Texte de départ =
Jackie McAuley

Jackie McAuley

par Damien Berdot le 06/09/2009

Note: 9.0     
Morceaux qui Tuent
Turning green
One fine day
Country Joe
Boy on the bayou

spiraleEcouter
spiraleAcheter


Jackie McAuley fut un des membres fondateurs de Them. Sa renommée demeura cependant confidentielle, bien loin de celle de son compatriote Van Morrison. A la dissolution de Them, il mit sur pied les Belfast Gypsies, rejeton du premier, avec son frère Pat. Il y eut aussi Trader Horne - expérience plus intéressante - avec Judy Dyble, la chanteuse originelle de Fairport Convention. En 1971, enfin, il enregistra pour le label Dawn son premier album solo, assisté par quelques-uns des meilleurs musiciens de jazz de l'époque.

Consigne =
Recopiez le passage du texte sur Jackie McAuley qui va de « Jackie McAuley fut » jusqu'à « jazz de l'époque. » inclus, en remplaçant « album » par « disque ».

Données fournies =
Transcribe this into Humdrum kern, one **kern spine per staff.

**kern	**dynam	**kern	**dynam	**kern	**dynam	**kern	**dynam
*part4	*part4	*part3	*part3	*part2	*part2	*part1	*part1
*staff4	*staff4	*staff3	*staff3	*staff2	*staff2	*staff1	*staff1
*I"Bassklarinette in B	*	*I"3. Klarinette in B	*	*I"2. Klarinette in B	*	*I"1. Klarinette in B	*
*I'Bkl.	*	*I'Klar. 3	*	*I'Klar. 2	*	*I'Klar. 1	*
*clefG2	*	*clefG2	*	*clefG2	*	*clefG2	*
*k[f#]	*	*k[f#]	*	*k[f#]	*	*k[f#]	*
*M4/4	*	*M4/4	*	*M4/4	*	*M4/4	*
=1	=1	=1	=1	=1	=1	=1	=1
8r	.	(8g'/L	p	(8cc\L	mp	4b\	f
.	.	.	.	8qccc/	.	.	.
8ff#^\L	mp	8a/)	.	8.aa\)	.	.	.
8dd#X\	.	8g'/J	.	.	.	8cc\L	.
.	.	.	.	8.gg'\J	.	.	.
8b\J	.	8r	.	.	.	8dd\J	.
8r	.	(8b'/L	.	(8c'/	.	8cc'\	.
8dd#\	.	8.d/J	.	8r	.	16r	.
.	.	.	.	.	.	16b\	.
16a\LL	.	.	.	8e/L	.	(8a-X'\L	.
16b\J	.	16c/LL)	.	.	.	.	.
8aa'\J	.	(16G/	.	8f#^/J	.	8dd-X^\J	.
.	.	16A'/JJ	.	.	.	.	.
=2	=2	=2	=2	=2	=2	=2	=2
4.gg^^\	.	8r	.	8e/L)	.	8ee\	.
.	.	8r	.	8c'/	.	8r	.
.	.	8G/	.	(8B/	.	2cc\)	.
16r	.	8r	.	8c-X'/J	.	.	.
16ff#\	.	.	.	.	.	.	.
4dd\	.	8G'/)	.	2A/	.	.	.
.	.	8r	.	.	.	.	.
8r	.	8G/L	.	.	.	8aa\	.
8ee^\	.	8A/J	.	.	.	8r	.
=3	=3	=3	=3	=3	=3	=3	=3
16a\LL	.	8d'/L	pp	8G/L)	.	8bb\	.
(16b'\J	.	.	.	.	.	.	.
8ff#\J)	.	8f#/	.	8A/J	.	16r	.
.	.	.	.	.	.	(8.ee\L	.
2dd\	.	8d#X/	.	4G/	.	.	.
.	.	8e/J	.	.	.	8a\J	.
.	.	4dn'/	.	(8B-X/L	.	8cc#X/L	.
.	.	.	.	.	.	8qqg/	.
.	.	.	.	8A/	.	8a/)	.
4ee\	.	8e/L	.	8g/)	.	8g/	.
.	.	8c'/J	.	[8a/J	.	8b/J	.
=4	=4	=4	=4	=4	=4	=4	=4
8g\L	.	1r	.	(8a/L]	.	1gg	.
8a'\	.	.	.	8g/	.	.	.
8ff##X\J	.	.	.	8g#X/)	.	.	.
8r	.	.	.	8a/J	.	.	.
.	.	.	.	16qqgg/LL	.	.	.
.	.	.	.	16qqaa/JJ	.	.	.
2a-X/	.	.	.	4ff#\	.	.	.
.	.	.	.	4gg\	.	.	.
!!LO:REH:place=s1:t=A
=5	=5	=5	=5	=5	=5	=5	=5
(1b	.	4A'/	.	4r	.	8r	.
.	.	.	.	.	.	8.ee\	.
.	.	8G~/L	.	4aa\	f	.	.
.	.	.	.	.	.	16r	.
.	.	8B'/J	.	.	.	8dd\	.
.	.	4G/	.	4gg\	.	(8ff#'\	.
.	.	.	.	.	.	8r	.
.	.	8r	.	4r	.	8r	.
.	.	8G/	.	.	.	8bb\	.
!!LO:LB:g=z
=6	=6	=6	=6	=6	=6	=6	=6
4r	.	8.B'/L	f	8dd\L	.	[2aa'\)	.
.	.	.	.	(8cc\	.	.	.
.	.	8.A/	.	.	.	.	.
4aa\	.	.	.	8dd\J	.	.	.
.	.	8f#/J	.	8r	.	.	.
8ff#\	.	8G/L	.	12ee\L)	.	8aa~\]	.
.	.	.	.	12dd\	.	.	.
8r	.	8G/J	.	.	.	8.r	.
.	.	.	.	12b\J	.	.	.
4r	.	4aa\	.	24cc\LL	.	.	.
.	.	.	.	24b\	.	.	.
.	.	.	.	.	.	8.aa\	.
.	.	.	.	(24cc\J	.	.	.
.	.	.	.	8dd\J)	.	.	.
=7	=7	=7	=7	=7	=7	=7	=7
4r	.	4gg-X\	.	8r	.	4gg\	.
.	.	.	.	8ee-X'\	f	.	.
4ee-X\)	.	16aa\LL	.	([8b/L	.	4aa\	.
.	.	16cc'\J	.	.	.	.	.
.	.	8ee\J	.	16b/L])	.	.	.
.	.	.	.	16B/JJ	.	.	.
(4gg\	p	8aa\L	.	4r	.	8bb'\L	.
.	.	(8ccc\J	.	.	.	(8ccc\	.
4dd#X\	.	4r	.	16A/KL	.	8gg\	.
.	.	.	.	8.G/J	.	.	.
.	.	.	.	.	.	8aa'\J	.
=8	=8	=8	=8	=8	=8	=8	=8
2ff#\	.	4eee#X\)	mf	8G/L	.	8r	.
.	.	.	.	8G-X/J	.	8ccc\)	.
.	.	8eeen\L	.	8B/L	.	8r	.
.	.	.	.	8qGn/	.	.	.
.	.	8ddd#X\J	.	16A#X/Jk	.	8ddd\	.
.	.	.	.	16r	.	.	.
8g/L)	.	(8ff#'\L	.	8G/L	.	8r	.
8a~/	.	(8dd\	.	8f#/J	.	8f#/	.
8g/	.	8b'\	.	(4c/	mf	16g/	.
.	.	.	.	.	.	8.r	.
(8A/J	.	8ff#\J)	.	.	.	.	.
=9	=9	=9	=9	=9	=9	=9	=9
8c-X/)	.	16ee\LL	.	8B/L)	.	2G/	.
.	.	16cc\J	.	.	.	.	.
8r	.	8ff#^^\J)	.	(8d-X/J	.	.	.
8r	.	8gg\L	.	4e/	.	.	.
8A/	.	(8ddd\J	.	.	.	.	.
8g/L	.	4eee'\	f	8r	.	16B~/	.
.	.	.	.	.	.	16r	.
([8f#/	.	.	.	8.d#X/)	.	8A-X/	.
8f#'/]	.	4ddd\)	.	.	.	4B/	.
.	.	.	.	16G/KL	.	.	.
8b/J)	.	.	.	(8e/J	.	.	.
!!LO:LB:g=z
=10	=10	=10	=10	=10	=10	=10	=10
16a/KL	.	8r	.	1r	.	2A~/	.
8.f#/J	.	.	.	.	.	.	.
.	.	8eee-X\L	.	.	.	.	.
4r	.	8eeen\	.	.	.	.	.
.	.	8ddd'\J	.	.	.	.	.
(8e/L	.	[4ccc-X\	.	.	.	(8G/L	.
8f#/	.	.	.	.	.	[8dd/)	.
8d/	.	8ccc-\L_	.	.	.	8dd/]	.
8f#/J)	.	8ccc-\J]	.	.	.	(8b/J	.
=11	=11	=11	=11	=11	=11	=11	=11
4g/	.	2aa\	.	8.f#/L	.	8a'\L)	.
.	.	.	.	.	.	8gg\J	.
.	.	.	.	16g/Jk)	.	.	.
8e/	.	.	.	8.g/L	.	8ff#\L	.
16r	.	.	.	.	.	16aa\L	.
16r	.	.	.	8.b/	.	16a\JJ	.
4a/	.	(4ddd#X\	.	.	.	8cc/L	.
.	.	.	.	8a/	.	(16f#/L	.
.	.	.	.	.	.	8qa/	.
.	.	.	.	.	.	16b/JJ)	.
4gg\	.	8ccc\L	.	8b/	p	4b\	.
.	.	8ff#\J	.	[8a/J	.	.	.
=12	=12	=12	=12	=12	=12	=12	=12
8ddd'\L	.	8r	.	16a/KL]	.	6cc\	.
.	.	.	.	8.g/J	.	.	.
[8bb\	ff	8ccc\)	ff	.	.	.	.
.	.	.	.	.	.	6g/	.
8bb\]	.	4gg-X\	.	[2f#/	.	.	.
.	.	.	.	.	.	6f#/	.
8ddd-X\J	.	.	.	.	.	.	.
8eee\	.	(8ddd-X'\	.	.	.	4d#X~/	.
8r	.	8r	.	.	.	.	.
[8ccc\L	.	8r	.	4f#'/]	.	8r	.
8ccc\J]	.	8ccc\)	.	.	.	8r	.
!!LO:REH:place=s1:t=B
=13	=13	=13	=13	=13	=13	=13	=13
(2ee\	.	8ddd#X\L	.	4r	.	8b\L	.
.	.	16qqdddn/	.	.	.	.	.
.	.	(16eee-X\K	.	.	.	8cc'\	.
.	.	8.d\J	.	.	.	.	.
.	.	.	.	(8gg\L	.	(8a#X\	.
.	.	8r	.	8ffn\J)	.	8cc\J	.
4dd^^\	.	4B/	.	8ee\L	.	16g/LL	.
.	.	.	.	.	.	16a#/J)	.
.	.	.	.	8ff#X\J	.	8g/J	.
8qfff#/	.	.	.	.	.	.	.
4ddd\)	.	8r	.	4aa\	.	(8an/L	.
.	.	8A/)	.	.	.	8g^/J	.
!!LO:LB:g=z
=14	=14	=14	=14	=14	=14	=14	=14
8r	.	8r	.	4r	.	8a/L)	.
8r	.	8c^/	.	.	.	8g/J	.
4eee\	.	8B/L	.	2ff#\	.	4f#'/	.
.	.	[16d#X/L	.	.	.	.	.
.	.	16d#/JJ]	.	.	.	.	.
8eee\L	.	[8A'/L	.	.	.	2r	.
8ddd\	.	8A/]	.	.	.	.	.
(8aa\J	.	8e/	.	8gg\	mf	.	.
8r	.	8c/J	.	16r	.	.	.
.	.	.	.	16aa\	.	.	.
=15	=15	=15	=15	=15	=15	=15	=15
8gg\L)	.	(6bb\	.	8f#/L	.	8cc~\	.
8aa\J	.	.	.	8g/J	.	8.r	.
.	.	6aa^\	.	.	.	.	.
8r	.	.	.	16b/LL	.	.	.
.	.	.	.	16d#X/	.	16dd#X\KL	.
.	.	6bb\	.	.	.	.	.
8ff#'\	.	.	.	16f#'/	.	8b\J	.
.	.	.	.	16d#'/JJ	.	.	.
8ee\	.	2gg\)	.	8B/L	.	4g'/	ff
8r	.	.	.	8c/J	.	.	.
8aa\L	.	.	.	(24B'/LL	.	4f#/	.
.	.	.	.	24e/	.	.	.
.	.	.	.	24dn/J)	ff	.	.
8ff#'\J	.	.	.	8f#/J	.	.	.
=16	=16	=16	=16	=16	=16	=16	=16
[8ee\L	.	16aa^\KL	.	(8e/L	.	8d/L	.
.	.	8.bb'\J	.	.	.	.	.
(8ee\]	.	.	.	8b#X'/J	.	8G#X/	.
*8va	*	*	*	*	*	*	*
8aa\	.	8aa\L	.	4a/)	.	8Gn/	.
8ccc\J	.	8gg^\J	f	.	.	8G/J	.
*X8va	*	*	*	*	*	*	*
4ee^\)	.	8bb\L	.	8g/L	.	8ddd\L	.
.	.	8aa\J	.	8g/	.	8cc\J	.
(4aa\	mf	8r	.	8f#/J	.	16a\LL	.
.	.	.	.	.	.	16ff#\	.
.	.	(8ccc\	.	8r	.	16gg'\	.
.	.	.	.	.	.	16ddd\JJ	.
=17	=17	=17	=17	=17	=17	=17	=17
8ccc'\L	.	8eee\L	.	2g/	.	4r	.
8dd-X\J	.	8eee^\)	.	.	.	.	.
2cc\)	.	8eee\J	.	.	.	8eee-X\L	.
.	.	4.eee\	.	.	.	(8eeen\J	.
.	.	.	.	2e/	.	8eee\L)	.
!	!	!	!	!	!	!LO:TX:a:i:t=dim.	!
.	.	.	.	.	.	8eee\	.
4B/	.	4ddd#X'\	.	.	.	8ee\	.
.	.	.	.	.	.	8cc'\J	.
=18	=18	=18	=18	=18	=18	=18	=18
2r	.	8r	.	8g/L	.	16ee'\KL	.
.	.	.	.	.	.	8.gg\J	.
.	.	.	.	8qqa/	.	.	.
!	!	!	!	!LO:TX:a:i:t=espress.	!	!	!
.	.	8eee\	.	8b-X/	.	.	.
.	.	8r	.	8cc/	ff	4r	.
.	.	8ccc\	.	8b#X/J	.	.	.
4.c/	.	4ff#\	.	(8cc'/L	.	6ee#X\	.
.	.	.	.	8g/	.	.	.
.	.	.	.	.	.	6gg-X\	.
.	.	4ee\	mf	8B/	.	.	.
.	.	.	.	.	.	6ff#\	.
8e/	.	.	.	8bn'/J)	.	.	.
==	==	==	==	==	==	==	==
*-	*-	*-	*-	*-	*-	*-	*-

Corrigé =
Jackie McAuley fut un des membres fondateurs de Them. Sa renommée demeura cependant confidentielle, bien loin de celle de son compatriote Van Morrison. A la dissolution de Them, il mit sur pied les Belfast Gypsies, rejeton du premier, avec son frère Pat. Il y eut aussi Trader Horne - expérience plus intéressante - avec Judy Dyble, la chanteuse originelle de Fairport Convention. En 1971, enfin, il enregistra pour le label Dawn son premier disque solo, assisté par quelques-uns des meilleurs musiciens de jazz de l'époque.